■ EXERCISE TEXT:
[Start of Attachment]

Supplementary Material for: IFNγ-Inducible Chemokines Decrease upon Selenomethionine Supplementation in Women with Euthyroid Autoimmune Thyroiditis: Comparison between Two Doses of Selenomethionine (80 or 160 μg) versus Placebo

posted on 08.10.2015 by Pilli T., Cantara S., Schomburg L., Cenci V., Cardinale S., Heid E.C.D., Kühn E.C., Cevenini G., Sestini F., Fioravanti C.
Background: Several studies have suggested that selenium may influence the natural history of autoimmune thyroiditis (AIT). Recently, IFNγ-inducible chemokines (CXCL-9, -10 and -11) were shown to be elevated in AIT patients. Objective: This prospective, randomized, controlled study was conducted to evaluate the effect of two doses of selenomethionine (Semet; 80 or 160 µg/day) versus placebo in euthyroid women with AIT, in terms of reduction of anti-thyroid antibodies, CXCL-9, -10 and -11 and improvement of thyroid echogenicity, over 12 months. Patients and Methods: Sixty patients, aged 21-65 years, were equally randomized into 3 groups: placebo, 80 µg/day of Semet (80-Semet) or 160 µg/day of Semet (160-Semet). Results: Anti-thyroperoxidase antibody (TPOAb) levels remained unaffected by Semet supplementation; anti-thyroglobulin antibody levels showed a significant reduction in the 160-Semet and the placebo group at 12 months. No significant change in thyroid echogenicity, thyroid volume and quality of life was observed within and between the groups. Subclinical hypothyroidism was diagnosed in 2 patients of the placebo group versus 1 patient in each Semet group. Serum CXCL-9 and -10 were significantly reduced in both Semet groups at 6 and 12 months, while they remained unchanged or increased in the placebo group. CXCL-11, TNFα and IFNγ showed a transient decrease at 6 months in both Semet groups but returned nearly to the basal levels at 12 months. Conclusions: Semet supplementation had no positive effect on thyroid echogenicity or TPOAb in our patients. However, we observed a Semet-dependent downregulation of the IFNγ-inducible chemokines, especially CXCL-9 and -10, which may serve as helpful biomarkers in future selenium supplementation trials.

[End of Attachment]

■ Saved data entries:
[Start of Attachment]

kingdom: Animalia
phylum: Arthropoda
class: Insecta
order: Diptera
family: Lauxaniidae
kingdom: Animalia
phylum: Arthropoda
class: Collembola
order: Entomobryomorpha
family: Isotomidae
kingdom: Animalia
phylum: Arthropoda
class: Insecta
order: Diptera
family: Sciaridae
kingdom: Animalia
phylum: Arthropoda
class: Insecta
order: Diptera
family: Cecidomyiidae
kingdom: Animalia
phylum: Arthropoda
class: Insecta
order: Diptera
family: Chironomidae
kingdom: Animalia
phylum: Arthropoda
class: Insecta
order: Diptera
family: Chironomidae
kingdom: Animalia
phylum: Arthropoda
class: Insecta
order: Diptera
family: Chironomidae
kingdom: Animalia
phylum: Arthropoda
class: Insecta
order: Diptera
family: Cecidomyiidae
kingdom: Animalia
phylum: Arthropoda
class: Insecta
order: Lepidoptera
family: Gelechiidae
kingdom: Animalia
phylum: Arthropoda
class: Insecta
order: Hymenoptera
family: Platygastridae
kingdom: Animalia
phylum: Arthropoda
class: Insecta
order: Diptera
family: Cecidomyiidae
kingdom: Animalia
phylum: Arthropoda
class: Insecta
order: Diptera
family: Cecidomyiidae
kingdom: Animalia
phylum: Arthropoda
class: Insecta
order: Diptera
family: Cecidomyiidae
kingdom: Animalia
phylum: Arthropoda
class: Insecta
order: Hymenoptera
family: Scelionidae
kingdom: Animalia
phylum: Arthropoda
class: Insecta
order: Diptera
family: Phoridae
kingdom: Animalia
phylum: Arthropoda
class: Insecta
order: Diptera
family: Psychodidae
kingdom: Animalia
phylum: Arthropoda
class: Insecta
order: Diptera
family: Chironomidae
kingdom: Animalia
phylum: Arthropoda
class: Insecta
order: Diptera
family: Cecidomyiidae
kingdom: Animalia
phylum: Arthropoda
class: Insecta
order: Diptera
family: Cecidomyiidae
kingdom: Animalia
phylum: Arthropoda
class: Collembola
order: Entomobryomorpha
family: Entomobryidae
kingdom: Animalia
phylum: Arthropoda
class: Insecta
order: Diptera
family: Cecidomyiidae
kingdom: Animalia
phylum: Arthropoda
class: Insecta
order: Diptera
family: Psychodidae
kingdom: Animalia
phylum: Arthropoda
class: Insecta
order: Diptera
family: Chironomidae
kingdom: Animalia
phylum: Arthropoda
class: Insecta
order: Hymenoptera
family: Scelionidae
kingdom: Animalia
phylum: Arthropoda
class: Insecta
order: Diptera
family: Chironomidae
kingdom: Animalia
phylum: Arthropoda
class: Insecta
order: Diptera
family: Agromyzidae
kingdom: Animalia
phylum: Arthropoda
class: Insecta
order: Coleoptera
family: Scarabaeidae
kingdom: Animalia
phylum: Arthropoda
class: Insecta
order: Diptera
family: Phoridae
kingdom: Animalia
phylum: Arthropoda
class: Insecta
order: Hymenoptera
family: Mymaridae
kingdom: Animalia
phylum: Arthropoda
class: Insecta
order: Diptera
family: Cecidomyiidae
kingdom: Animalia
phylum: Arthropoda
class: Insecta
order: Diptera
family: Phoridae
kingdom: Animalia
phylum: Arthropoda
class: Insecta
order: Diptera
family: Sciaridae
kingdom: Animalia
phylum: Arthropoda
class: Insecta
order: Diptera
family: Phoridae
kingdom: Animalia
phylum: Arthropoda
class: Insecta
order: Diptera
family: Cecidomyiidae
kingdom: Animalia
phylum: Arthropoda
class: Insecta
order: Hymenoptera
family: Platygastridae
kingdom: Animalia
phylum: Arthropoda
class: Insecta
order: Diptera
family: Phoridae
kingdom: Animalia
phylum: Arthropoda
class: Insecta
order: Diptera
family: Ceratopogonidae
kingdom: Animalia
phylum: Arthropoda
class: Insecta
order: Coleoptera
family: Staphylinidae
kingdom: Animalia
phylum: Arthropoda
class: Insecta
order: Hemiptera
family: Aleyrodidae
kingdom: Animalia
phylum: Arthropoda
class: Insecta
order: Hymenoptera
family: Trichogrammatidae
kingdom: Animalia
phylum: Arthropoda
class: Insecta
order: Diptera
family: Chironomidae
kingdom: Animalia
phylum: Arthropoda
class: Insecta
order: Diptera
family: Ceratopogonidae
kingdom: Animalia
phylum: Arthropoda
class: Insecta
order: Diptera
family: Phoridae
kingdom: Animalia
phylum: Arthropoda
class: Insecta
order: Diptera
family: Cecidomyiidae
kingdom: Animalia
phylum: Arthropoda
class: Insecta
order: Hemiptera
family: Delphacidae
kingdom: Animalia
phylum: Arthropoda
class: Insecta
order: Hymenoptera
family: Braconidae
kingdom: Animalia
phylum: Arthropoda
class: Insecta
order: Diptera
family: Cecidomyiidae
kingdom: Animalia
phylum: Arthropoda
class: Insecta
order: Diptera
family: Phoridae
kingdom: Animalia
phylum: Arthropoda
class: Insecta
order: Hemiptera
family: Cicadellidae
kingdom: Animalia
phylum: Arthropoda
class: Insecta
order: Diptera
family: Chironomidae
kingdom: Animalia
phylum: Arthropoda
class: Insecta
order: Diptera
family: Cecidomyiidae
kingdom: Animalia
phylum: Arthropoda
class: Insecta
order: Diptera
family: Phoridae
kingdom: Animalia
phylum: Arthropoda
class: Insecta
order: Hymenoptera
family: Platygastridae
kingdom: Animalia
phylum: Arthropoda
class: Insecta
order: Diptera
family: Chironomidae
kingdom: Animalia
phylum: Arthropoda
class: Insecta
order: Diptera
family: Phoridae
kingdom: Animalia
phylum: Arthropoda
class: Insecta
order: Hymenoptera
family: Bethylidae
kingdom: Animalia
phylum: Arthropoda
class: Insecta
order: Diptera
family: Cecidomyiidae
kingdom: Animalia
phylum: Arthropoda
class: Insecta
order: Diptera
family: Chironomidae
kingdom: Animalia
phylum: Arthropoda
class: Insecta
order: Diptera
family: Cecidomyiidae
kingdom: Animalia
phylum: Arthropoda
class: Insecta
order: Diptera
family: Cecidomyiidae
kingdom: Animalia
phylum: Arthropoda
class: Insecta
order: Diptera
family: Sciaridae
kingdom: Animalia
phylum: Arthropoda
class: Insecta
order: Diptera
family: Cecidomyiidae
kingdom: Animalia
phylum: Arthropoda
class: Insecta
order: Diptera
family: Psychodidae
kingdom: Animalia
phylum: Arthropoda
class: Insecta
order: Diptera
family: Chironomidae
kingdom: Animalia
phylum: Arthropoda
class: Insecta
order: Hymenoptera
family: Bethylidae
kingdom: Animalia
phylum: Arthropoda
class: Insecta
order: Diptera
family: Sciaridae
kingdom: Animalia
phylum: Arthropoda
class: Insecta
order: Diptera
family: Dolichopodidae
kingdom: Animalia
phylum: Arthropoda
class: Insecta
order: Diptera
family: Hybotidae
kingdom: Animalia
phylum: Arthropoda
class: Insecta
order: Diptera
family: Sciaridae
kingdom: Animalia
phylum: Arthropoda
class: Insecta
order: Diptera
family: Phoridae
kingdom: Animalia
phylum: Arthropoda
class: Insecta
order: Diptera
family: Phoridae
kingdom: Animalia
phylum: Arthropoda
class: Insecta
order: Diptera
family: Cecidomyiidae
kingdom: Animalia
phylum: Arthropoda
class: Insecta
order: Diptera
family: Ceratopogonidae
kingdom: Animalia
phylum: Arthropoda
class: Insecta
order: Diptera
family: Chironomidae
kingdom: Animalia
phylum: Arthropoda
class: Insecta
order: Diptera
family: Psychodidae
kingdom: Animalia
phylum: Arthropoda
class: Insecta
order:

[End of Attachment]

■ ACTION ITEM: Please condense the paragraph beginning "Background: Several studies" in the selenomethionine study text into a short list that keeps its main facts. The material after the selenomethionine study text stands on its own and is separate from it.

■ RESPONSE:
- Background: Selenium may influence autoimmune thyroiditis (AIT), and the IFNγ-inducible chemokines CXCL-9, -10 and -11 are elevated in AIT patients.
- Design: A 12-month prospective, randomized, controlled study in euthyroid women with AIT compared selenomethionine (Semet) at 80 or 160 µg/day with placebo.
- Patients: Sixty women aged 21-65 were split equally into placebo, 80-Semet and 160-Semet groups.
- Antibodies: TPOAb levels did not change with Semet. Anti-thyroglobulin antibodies fell significantly at 12 months in the 160-Semet and placebo groups.
- Other measures: Thyroid echogenicity, thyroid volume and quality of life showed no significant change.
- Hypothyroidism: Subclinical hypothyroidism occurred in 2 placebo patients and in 1 patient in each Semet group.
- Chemokines: CXCL-9 and -10 dropped significantly in both Semet groups at 6 and 12 months but stayed the same or rose with placebo. CXCL-11, TNFα and IFNγ fell briefly at 6 months, then returned nearly to basal levels by 12 months.
- Conclusion: Semet did not improve echogenicity or TPOAb, but it downregulated IFNγ-inducible chemokines, especially CXCL-9 and -10, which may be useful biomarkers in future selenium trials.